> **What is required**
I need each line of the entries below that includes the string "live".

[Records provided Boundary: Start]

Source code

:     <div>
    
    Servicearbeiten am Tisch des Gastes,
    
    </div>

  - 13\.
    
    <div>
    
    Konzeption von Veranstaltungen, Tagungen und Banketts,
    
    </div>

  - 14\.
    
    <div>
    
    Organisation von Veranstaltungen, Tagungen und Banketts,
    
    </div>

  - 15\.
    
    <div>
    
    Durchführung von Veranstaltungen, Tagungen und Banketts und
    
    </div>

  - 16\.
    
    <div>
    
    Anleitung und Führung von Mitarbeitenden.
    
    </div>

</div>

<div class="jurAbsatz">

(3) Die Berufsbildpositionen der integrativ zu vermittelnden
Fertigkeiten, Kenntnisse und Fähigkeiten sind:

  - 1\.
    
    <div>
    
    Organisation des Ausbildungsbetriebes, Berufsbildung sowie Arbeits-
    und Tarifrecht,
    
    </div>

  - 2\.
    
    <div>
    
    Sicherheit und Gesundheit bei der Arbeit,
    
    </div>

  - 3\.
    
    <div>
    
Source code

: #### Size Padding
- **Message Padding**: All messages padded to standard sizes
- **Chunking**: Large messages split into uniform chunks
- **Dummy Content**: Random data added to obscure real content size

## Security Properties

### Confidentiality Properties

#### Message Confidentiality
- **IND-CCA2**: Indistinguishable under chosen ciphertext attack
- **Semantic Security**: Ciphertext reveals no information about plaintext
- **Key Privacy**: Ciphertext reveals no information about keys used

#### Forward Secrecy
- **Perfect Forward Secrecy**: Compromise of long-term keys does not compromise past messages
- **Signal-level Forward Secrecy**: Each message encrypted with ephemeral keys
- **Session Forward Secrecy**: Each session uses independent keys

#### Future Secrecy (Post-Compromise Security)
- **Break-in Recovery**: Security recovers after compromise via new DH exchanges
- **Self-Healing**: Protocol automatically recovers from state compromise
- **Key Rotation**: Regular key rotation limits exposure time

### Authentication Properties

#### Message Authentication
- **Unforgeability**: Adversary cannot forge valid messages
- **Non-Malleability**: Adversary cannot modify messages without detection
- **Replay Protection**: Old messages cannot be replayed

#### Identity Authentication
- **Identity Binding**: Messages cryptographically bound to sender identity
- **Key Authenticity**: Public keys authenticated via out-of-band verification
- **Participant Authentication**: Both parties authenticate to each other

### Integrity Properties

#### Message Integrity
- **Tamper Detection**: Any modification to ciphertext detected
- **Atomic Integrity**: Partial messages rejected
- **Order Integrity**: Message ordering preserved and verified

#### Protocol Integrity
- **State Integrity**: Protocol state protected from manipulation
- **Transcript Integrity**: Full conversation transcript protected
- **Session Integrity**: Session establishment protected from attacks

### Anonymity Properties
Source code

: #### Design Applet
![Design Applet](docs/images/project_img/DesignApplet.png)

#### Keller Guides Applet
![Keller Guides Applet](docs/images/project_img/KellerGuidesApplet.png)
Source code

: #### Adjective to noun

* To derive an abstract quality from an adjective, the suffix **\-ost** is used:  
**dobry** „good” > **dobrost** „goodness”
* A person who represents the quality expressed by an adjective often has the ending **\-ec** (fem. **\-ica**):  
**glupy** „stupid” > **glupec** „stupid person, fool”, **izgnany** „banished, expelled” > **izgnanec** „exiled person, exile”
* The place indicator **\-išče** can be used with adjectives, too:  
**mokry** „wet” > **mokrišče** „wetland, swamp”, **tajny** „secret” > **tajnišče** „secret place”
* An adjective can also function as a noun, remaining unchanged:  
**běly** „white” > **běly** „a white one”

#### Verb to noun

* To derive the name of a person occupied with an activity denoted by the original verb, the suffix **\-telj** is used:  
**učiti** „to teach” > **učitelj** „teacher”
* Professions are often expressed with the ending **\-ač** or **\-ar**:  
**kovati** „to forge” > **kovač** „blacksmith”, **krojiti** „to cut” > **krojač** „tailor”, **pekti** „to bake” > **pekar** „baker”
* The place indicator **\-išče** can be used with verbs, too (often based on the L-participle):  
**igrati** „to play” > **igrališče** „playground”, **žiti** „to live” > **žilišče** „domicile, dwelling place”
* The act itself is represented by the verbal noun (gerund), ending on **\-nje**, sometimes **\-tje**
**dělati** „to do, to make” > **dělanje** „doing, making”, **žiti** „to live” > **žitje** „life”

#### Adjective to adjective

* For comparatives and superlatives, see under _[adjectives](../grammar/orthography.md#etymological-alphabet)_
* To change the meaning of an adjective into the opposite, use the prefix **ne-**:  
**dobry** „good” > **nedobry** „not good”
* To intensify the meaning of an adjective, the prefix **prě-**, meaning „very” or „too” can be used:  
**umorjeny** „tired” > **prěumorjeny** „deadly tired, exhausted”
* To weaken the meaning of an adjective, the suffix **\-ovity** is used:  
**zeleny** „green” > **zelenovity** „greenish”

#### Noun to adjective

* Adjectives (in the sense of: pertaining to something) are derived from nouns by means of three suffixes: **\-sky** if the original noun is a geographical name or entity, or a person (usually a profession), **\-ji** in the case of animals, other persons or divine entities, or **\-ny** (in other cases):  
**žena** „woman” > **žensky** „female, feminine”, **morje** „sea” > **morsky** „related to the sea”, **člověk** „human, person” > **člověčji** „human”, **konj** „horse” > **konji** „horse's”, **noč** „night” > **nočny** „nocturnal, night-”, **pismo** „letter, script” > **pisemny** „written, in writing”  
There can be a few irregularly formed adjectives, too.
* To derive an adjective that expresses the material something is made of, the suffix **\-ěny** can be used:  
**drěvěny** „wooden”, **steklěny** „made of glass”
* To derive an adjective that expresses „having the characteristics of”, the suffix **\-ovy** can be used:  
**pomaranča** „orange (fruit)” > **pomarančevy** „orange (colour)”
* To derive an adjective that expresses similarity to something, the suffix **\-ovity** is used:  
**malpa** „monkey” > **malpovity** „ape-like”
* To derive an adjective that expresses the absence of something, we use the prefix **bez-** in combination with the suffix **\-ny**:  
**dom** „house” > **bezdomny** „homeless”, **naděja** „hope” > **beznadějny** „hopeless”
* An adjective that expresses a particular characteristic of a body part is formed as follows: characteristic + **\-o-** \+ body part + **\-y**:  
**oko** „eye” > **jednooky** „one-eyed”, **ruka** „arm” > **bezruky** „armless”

[Records provided Boundary: End]

> **Result for this task**
**igrati** „to play” > **igrališče** „playground”, **žiti** „to live” > **žilišče** „domicile, dwelling place”
**dělati** „to do, to make” > **dělanje** „doing, making”, **žiti** „to live” > **žitje** „life”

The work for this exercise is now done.